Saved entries
Segment Open

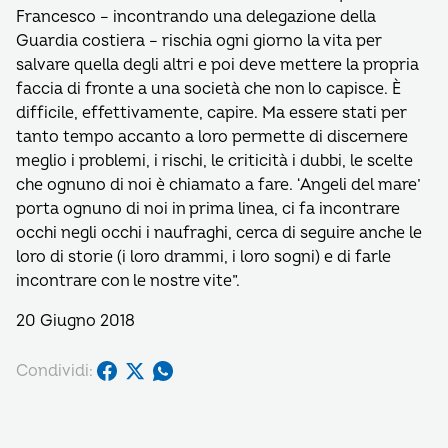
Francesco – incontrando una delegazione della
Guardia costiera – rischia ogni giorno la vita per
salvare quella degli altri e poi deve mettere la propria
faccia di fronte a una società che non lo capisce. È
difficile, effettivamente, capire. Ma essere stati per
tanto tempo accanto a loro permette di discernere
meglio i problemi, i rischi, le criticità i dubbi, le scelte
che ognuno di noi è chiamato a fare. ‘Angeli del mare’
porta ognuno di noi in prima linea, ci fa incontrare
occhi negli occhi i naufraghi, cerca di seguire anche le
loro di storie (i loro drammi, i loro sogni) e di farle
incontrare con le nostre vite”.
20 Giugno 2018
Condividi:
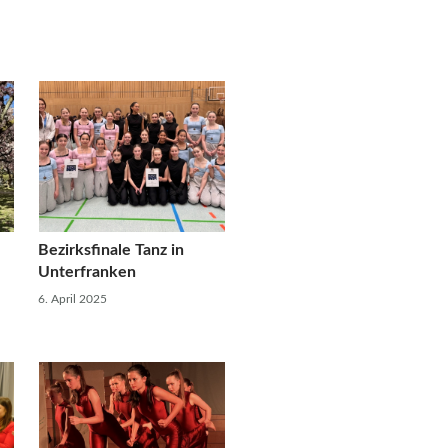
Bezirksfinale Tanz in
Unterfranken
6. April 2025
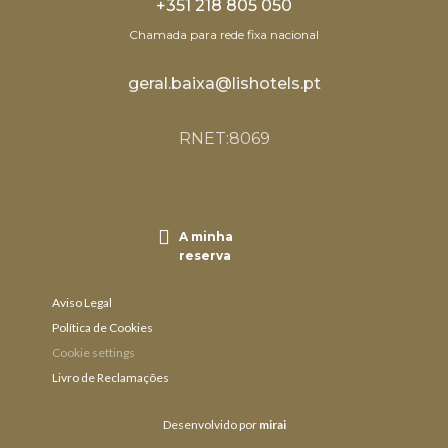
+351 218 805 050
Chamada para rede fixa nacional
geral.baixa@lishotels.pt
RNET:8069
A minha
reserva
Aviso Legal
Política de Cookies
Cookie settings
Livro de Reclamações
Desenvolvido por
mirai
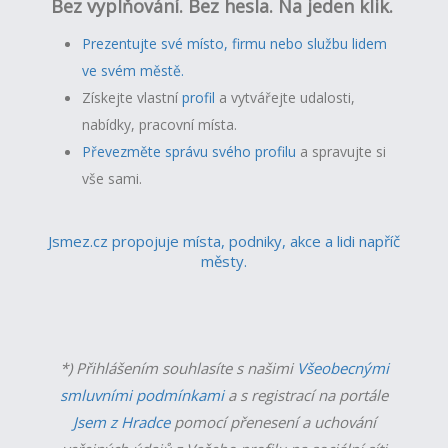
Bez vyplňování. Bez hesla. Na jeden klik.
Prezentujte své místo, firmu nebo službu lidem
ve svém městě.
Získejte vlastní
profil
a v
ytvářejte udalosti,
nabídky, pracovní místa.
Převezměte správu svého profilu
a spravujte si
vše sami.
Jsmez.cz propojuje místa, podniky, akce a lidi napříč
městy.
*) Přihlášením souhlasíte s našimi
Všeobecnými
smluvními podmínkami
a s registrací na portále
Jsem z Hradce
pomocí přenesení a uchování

Segment Closed
Segment Open

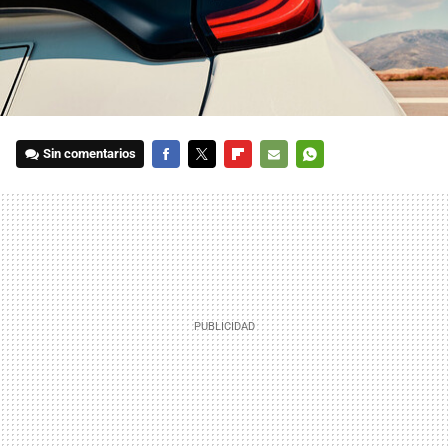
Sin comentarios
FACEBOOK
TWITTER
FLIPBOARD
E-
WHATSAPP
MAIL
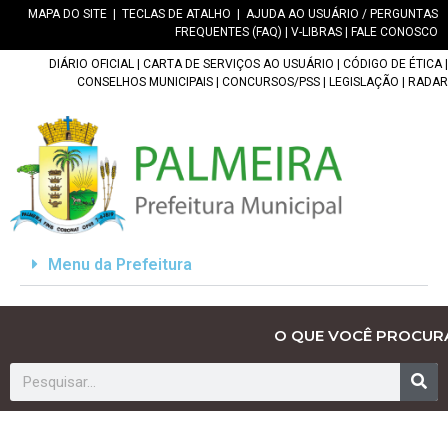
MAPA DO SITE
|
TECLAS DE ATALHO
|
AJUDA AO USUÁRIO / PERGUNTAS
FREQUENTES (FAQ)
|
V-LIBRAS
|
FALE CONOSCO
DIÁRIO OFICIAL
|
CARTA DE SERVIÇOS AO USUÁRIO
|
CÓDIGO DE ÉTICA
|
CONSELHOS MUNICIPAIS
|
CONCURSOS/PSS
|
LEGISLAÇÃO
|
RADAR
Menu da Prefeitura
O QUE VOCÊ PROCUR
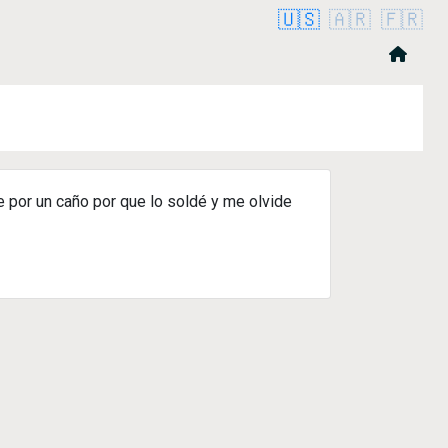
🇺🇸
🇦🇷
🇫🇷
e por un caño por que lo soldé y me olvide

Segment Closed

● Work instruction: Every line above in the stretch from the one with "Francesco – incontrando una delegazione della" through the one with "218 805 050" is to be transcribed exactly, ends included. No picture is copied.

● Response to this task:
Francesco – incontrando una delegazione della
Guardia costiera – rischia ogni giorno la vita per
salvare quella degli altri e poi deve mettere la propria
faccia di fronte a una società che non lo capisce. È
difficile, effettivamente, capire. Ma essere stati per
tanto tempo accanto a loro permette di discernere
meglio i problemi, i rischi, le criticità i dubbi, le scelte
che ognuno di noi è chiamato a fare. ‘Angeli del mare’
porta ognuno di noi in prima linea, ci fa incontrare
occhi negli occhi i naufraghi, cerca di seguire anche le
loro di storie (i loro drammi, i loro sogni) e di farle
incontrare con le nostre vite”.
20 Giugno 2018
Condividi:
Bezirksfinale Tanz in
Unterfranken
6. April 2025
+351 218 805 050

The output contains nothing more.